Her clients include two hospitals and the Kansas City T-Bones minor league baseball team. In one respect, Google Fiber’s targeting should be ideal. It allows advertisers to concentrate ads by ZIP codes — near the hospitals and close to the ballpark — and by viewing patterns. But target too tightly, and there’s just not that many Google Fiber customers who fit the bill.
“When you get so small, advertising begins to make less sense,” Sanderson said.
Smaller universe
The limited reach of Google Fiber is one reason why the Bernstein-Rein ad agency hasn’t yet advertised there. Vaughn Erickson, the director of media buying for the firm, said the Google Fiber digital-style model tempts in the way it both targets spots and charges only when someone actually sees an ad — assuming the viewer doesn’t walk out of the room during a commercial break.

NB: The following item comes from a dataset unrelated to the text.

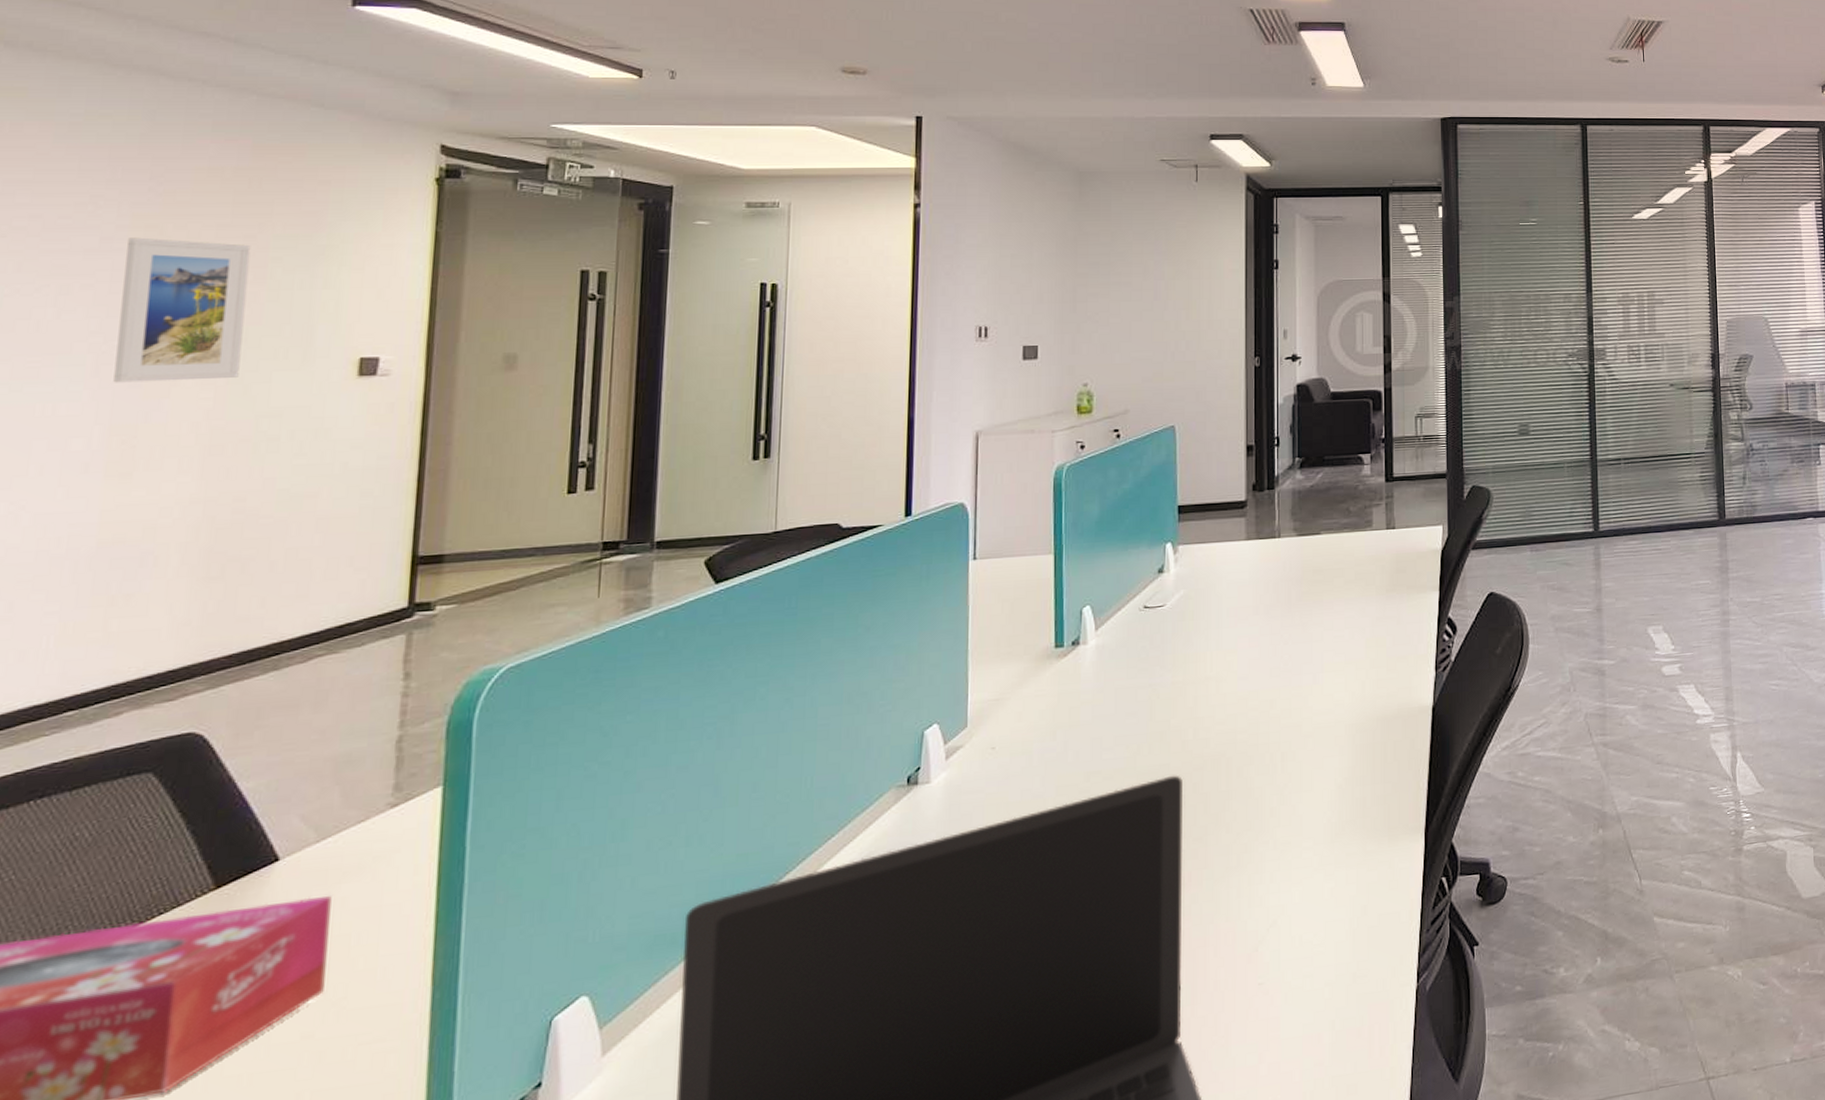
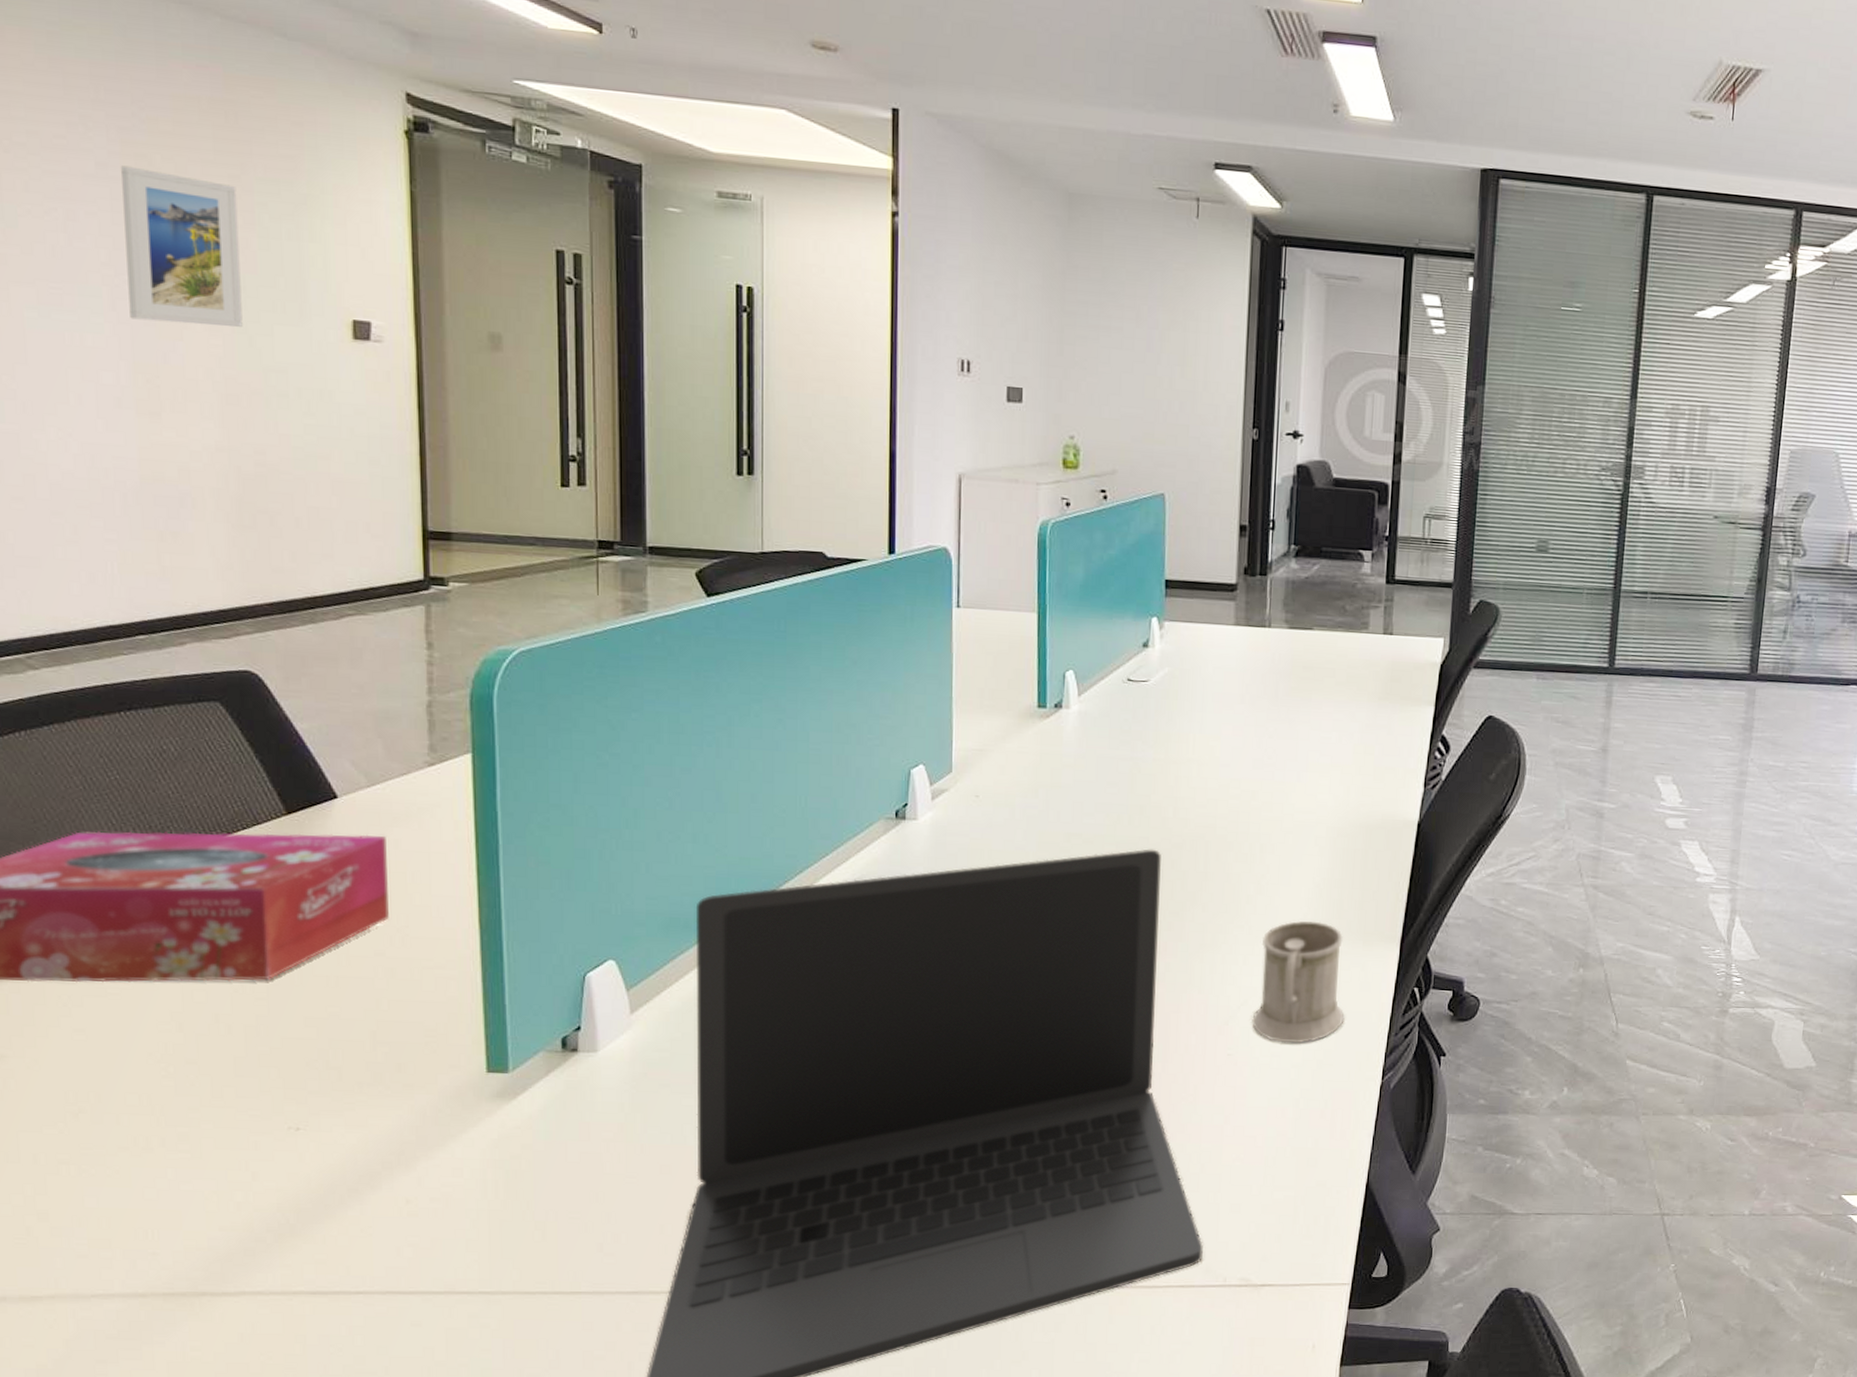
mug: none [1282,823,1375,961] -> present [1252,920,1345,1044]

“It is a change,” he said. “It’s not a quantum leap” because set-top boxes are collecting far more data on viewing patterns than advertisers had just a few years ago.
But Google Fiber brings an advantage to the game. The gear it’s installed in consumers’ homes is new and relatively uniform. Cable companies like Comcast and Time Warner Cable or AT&T, by contrast, have older set-top boxes of myriad varieties that would be far harder to program for ad targeting.
Targeted TV commercials will only become more common. But analysts say the practice will bump into limits and some advertisers already worry that focusing commercials to a narrow audience will steer messages away from unlikely, but potential, customers.
“If you target so well, you could end up targeting just people who already have the product,” said Larry Gerbrandt, an industry analyst for Media Valuation Partners. “You can get yourself caught in an advertising cul-de-sac.”